Carsten Bittner: We use the structures we've established across Bertelsmann in recent years under what we call the ISMS (Information Security Management System). We regularly check the security of our digital assets for loopholes. This includes such things as contract and customer data, but also media content, as well as process and financial information. In each case this takes place at company level, involving a company executive and the information security officer. Risks are evaluated according to how critical they are and how expensive it would be to fix them. Depending on the result, they are then either addressed or accepted as part of the business. This approach ensures that we systematically eliminate the biggest weak points first.

What are the cyber criminals' objectives and what damage do they inflict?

Carsten Bittner: The resulting damage can be difficult to quantify. First, it's difficult enough to calculate the damage caused by a known incident as it involves indirect effects such as image damage as well as direct impacts, such as the failure of IT systems. Secondly, the number of unreported cases is high. For example, data breaches often go unnoticed. In addition to the theft of sensitive data, hackers often attempt to blackmail their victims. For example, malware is planted in a computer that encrypts important business data, and the key will be issued only upon payment. There is also fraud and identity theft, i.e. stealing passwords or other login information. Both are regularly used to trigger payments from company accounts to foreign accounts abroad. Here it helps to specifically raise employee's awareness of the security issue.

What can we do at Bertelsmann to build employee awareness about information security?

Carsten Bittner: The most important thing is to build awareness among our coworkers. All too often, digital naivety still prevails – and it is shamelessly exploited. So building awareness among employees is one of our absolute top priorities. No technology in the world can replace circumspect employee behavior. Because we know this, we set up a cross-divisional working group and have developed a customized new training course that addresses typical situations in everyday working life and increases awareness of the information security issue. The course is aimed at all employees. We will launch it soon.

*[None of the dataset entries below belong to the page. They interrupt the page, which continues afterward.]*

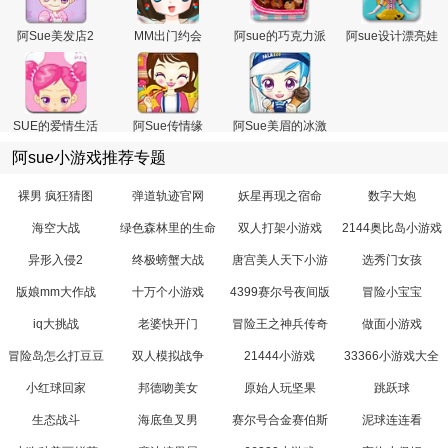
阿Sue美发店2
MM出门约会
阿sue的巧克力派
阿sue设计漂亮娃
对
娃
SUE的爱情生活
阿Sue传情缘
阿Sue美眉的冰激
凌店
阿sue小游戏推荐专题
裸男 疯狂猜图
弹道轨迹官网
妖星再现之宿命
数字大炮
海空大战
绿色森林里的生命
双人打架小游戏
2144奥比岛小游戏
异形入侵2
终极螃蟹大战
唐宫美人天下小游
选秀门女孩
戏
版娘mm大作战
十万个小游戏
4399赛尔号夜间版
冒险小宝宝
iq大挑战
老婆快开门
冒险王之神兵传奇
做面小游戏
无敌版4399
冒险岛怎么打豆豆
双人模拟战争
21444小游戏
33366小游戏大全
小红球回家
邦德吻美女
原始人玩坚果
跳跃球
生态战斗
海底鱼叉男
赛尔号合金赛伯斯
泥球连连看
特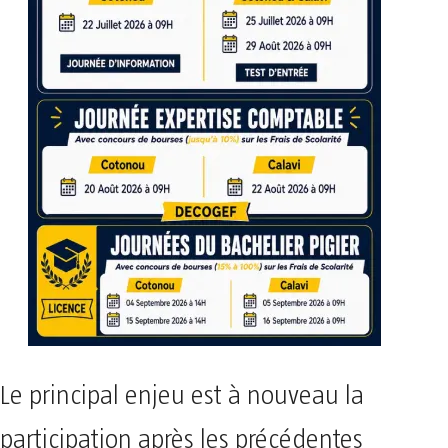
Le principal enjeu est à nouveau la
participation après les précédentes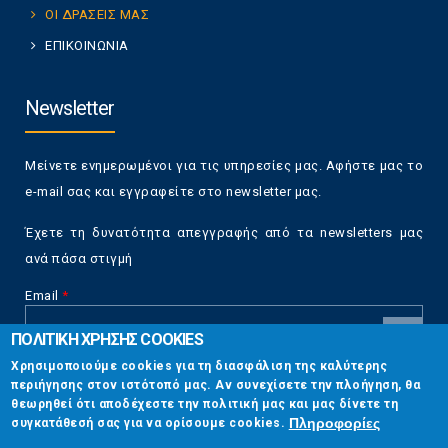
ΟΙ ΔΡΑΣΕΙΣ ΜΑΣ
ΕΠΙΚΟΙΝΩΝΙΑ
Newsletter
Μείνετε ενημερωμένοι για τις υπηρεσίες μας. Αφήστε μας το
e-mail σας και εγγραφείτε στο newsletter μας.
Έχετε τη δυνατότητα απεγγραφής από τα newsletters μας
ανά πάσα στιγμή
Email
*
ΠΟΛΙΤΙΚΗ ΧΡΗΣΗΣ COOKIES
CAPTCHA
Χρησιμοποιούμε cookies για τη διασφάλιση της καλύτερης
This
περιήγησης στον ιστότοπό μας. Αν συνεχίσετε την πλοήγηση, θα
Επικοινωνία
question is
θεωρηθεί ότι αποδέχεστε την πολιτική μας και μας δίνετε τη
for testing
Πληροφορίες
συγκατάθεσή σας για να ορίσουμε cookies.
whether or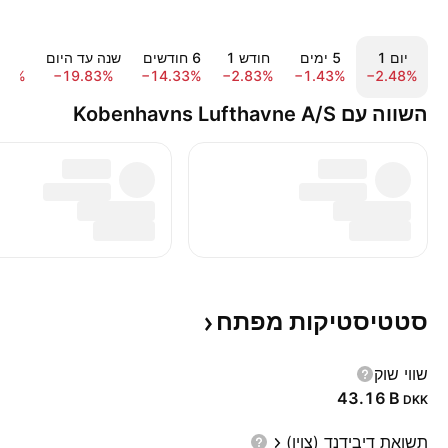
יום ‎1‎
‎5‎ ימים
חודש ‎1‎
‎6‎ חודשים
שנה עד היום
שנה 
67%
−19.83%
−14.33%
−2.83%
−1.43%
−2.48%
השווה עם Kobenhavns Lufthavne A/S
סטטיסטיקות
מפתח
שווי שוק
‪43.16 B‬
DKK
תשואת דיבידנד (צוין)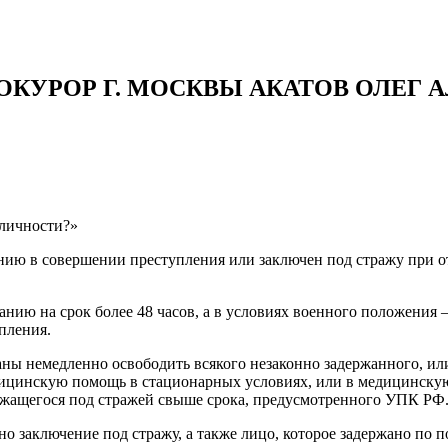
УРОР Г. МОСКВЫ АКАТОВ ОЛЕГ 
 личности?»
нию в совершении преступления или заключен под стражу при о
ию на срок более 48 часов, а в условиях военного положения – 
пления.
язаны немедленно освободить всякого незаконно задержанного, и
цинскую помощь в стационарных условиях, или в медицинску
ржащегося под стражей свыше срока, предусмотренного УПК РФ
но заключение под стражу, а также лицо, которое задержано по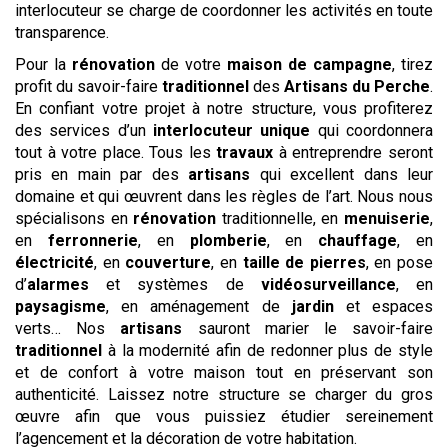
interlocuteur se charge de coordonner les activités en toute
transparence.
Pour la
rénovation
de votre
maison de campagne
, tirez
profit du savoir-faire
traditionnel
des
Artisans du Perche
.
En confiant votre projet à notre structure, vous profiterez
des services d’un
interlocuteur unique
qui coordonnera
tout à votre place. Tous les
travaux
à entreprendre seront
pris en main par des
artisans
qui excellent dans leur
domaine et qui œuvrent dans les règles de l’art. Nous nous
spécialisons en
rénovation
traditionnelle, en
menuiserie
,
en
ferronnerie
, en
plomberie
, en
chauffage
, en
électricité
, en
couverture
, en
taille de pierres
, en pose
d’
alarmes
et systèmes de
vidéosurveillance
, en
paysagisme
, en aménagement de
jardin
et espaces
verts… Nos
artisans
sauront marier le savoir-faire
traditionnel
à la modernité afin de redonner plus de style
et de confort à votre maison tout en préservant son
authenticité. Laissez notre structure se charger du gros
œuvre afin que vous puissiez étudier sereinement
l’agencement et la décoration de votre habitation.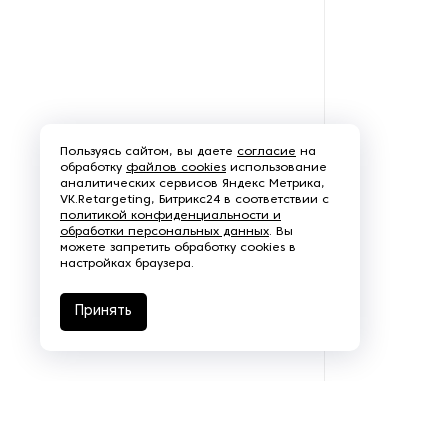
Оборудование для
производства ПЭТ-ремней
Оборудование для
производства стирательных
резинок
Пользуясь сайтом, вы даете
согласие
на
обработку
файлов cookies
использование
Оборудование для
аналитических сервисов Яндекс Метрика,
производства упаковки из
VK.Retargeting, Битрикс24 в соответствии с
пластика
политикой конфиденциальности и
обработки персональных данных
. Вы
можете запретить обработку cookies в
Оборудование для
настройках браузера.
производства чемоданов из
пластика
Принять
Оборудование для
производства шлангов
Оборудование для
производства щеток из
пластика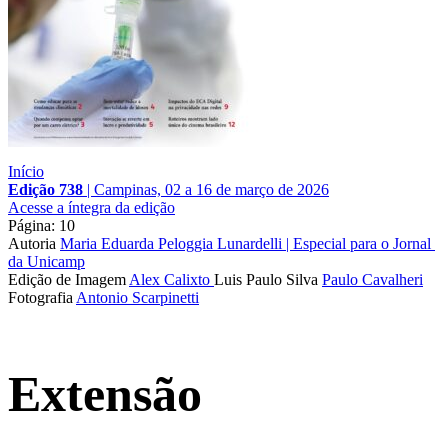
Início
Edição 738
|
Campinas, 02 a 16 de março de 2026
Acesse a íntegra da edição
Página: 10
Autoria
Maria Eduarda Peloggia Lunardelli | Especial para o Jornal 
da Unicamp
Edição de Imagem
Alex Calixto
Luis Paulo Silva
Paulo Cavalheri
Fotografia
Antonio Scarpinetti
Extensão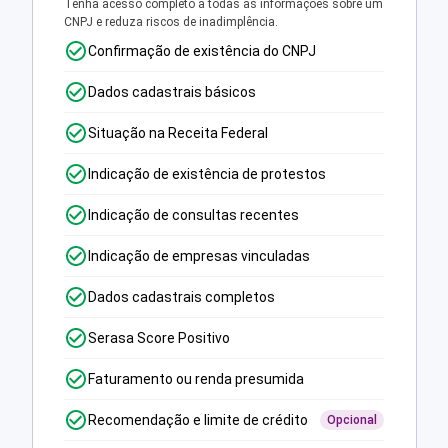
Tenha acesso completo a todas as informações sobre um
CNPJ e reduza riscos de inadimplência.
Confirmação de existência do CNPJ
Dados cadastrais básicos
Situação na Receita Federal
Indicação de existência de protestos
Indicação de consultas recentes
Indicação de empresas vinculadas
Dados cadastrais completos
Serasa Score Positivo
Faturamento ou renda presumida
Recomendação e limite de crédito
Opcional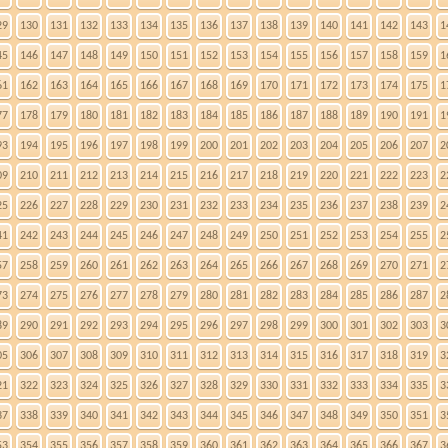
29
130
131
132
133
134
135
136
137
138
139
140
141
142
143
1
45
146
147
148
149
150
151
152
153
154
155
156
157
158
159
1
61
162
163
164
165
166
167
168
169
170
171
172
173
174
175
1
77
178
179
180
181
182
183
184
185
186
187
188
189
190
191
1
93
194
195
196
197
198
199
200
201
202
203
204
205
206
207
2
09
210
211
212
213
214
215
216
217
218
219
220
221
222
223
2
25
226
227
228
229
230
231
232
233
234
235
236
237
238
239
2
41
242
243
244
245
246
247
248
249
250
251
252
253
254
255
2
57
258
259
260
261
262
263
264
265
266
267
268
269
270
271
2
73
274
275
276
277
278
279
280
281
282
283
284
285
286
287
2
89
290
291
292
293
294
295
296
297
298
299
300
301
302
303
3
05
306
307
308
309
310
311
312
313
314
315
316
317
318
319
3
21
322
323
324
325
326
327
328
329
330
331
332
333
334
335
3
37
338
339
340
341
342
343
344
345
346
347
348
349
350
351
3
53
354
355
356
357
358
359
360
361
362
363
364
365
366
367
3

You often refer to attacks, cybercrime and data theft. Doesn't this stand in direct competition to the seemingly unlimited possibilities and objectives of digital themes such as big data analytics, the Internet of Things, machine learning, etc.?

Carsten Bittner: I wouldn't call it competition as we are ultimately pursuing the same goals: to make the opportunities of digital technologies available for innovative businesses. And in such a way that our digital crown jewels are protected at the same time. Of course this also leads to discussions, such as when certain minimum requirements are not met for the sake of speeding up the implementation of a project. In most cases, we work very well and closely with the businesses. Information security is not an end in itself – it's also a way to make sure that the businesses to enjoy sustained success. We support the businesses and in no way see ourselves as information security police officers.